Mayor Eric Adams has declared that New York City’s public schools will be closed on Diwali, marking a momentous victory for local families and the South Asian community. Mayor Adams expressed confidence that the bill will be signed by Kathy Hochul, although reports suggest that Governor Hochul is currently reviewing the bill. Mayor Adams considers this announcement a symbolic step that provides reassurance to those eagerly awaiting this recognition. In 2015, New York City designated school closures for two major Muslim holidays, Eid al-Fitr and Eid al-Adha. However, the exclusion of Diwali disappointed many South Asian and Indo-Caribbean parents and advocates. Diwali holds religious significance for Hindus and is also celebrated by Sikhs, Jains, and Buddhists.

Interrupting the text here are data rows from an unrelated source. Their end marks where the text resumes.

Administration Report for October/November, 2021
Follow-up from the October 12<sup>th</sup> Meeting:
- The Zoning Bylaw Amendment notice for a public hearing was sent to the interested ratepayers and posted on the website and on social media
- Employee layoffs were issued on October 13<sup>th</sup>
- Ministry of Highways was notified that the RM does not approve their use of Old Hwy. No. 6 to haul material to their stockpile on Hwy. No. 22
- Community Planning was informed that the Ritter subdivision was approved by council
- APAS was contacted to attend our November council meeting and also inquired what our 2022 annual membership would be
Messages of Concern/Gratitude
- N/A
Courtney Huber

Mayor Adams had promised to celebrate Diwali as a school holiday immediately after being elected. However, upon taking office, he sought the support of state lawmakers who had been introducing bills to recognize Diwali for the past two years. Immigrant rights activists see this announcement as the culmination of a decade-long effort to bring about this change.

Including Diwali in the school calendar faced a challenge due to a state law requiring 180 instructional days per year. To accommodate the Diwali holiday, another festival had to be removed or the number of emergency or snow days had to be reduced.

Back in 2010, then-Mayor Bill de Blasio acknowledged the Lunar New Year and two Muslim holy days as school holidays. However, adherence to the state’s 180-day rule prevented the addition of any other holidays, including Diwali, to the calendar. The recently passed bill now grants the city the authority to make such decisions.